Charterhouse, badly shaken, sprang across the depression and stood up to view the back stretch of the ridge. He half expected to find more men rising to sight. But there were none and as his mind raced swiftly along, he knew that silent and tedious advance could mean only that Haggerty had tried to do the job single- handed. He stared at the foreman, without pity, without regret. In fact, his thoughts pulled away from the incident and settled on thought of consequences that might develop from the sound of those three shots beating out from the ridge and down to the fort. Going back to his point of view, he discovered men riding out from the parade ground slowly, seeming to be interested but not alarmed. The sun was sinking away in the west; shortly purple twilight would sweep like a veil over the prairie.

"And nothing decided yet," muttered Charterhouse.

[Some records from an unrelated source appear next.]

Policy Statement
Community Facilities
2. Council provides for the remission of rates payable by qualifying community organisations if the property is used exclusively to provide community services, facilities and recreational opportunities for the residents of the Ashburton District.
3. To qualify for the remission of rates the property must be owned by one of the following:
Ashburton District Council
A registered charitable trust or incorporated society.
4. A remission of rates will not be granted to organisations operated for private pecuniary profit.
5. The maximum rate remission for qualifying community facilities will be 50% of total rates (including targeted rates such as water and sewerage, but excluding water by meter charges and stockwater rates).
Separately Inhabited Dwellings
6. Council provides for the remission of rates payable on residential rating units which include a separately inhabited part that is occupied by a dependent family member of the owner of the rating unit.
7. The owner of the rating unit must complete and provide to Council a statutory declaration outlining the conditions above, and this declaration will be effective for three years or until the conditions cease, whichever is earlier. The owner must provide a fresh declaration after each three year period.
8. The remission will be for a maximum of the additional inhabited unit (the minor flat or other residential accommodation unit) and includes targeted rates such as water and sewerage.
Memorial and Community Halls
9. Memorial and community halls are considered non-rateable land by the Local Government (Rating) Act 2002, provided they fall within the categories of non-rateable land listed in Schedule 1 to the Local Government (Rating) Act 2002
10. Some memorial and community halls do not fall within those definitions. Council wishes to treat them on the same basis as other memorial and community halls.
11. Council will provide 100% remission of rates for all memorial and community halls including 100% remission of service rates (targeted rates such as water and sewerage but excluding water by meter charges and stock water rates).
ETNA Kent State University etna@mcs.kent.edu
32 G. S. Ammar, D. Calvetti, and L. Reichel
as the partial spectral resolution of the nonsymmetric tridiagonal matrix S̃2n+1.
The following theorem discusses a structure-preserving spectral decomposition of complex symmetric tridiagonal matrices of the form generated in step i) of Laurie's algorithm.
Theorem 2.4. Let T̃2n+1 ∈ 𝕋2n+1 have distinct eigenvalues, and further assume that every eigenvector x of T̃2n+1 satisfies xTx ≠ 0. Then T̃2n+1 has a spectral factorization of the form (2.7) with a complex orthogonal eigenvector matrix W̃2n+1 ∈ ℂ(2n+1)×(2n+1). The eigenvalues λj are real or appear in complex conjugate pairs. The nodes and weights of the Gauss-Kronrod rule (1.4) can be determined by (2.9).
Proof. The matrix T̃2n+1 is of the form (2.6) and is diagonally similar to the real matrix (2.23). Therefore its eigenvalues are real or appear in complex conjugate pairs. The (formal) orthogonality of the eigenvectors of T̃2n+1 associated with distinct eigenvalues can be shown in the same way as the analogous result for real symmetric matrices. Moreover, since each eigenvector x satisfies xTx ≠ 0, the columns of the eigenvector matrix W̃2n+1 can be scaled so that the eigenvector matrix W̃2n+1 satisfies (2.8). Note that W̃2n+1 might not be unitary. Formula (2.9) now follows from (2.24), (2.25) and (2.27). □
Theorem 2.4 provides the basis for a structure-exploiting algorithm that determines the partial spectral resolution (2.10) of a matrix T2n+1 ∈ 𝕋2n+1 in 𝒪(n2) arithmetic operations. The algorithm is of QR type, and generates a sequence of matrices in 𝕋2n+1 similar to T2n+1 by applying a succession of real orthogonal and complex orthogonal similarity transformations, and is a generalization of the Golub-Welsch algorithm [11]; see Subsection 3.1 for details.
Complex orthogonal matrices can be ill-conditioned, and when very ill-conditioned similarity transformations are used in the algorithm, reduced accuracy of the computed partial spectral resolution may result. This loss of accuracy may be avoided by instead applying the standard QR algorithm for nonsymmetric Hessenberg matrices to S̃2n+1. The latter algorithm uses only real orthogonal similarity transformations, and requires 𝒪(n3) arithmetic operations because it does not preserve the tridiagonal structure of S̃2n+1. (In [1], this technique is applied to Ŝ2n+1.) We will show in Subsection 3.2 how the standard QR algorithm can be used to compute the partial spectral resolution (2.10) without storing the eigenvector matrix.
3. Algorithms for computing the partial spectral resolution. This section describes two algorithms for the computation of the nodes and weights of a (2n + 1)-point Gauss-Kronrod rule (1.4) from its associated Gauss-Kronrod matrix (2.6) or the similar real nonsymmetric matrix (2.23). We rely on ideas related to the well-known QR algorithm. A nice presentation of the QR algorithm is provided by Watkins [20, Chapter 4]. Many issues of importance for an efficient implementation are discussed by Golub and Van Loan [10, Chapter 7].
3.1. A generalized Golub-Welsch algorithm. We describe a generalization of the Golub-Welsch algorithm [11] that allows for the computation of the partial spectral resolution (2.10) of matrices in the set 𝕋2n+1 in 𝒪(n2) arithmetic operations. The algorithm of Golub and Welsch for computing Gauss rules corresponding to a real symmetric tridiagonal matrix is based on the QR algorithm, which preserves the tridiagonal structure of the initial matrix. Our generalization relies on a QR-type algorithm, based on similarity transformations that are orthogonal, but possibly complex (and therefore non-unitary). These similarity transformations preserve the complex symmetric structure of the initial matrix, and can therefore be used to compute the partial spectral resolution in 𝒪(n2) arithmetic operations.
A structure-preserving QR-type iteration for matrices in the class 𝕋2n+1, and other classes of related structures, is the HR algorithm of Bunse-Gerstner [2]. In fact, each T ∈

For him, nothing had been decided. But he believed Curly and the allied renegades had hit upon their future course. The long inactivity was broken by a rider who streamed out from a distant angle of the ridge. He reached the fort and within fifteen minutes that same rider, or another, went beating away toward Angels. Shots echoed back, evenly spaced, and presently men appeared from afar and loped in. It reminded Clint of a bivouacked army drawing back its sentries prior to marching. The sun sank; twilight came, remained but an uncertain moment and deepened to darkness. Clint sighed and rose. He pulled his horse from the depression, mounted, and without so much as a glance back at the dead foreman, went down the ridge into the prairie. There was a light shining from the fort when he flanked it at the distance of a mile, but as he shot onward toward Box M to intercept Fitzgibbon, the light went out. Unbroken darkness, unbroken mystery settled down.

Once more the night wind murmured of things hidden; and although Clint Charterhouse was not an overly imaginative man, he reflected that on the wings of that breeze were all the voices of Casabella's dead warning him of wrath to come. The old, old story was about to repeat itself; across the sands was to be written another lurid chapter in bloody ink. Casabella politics.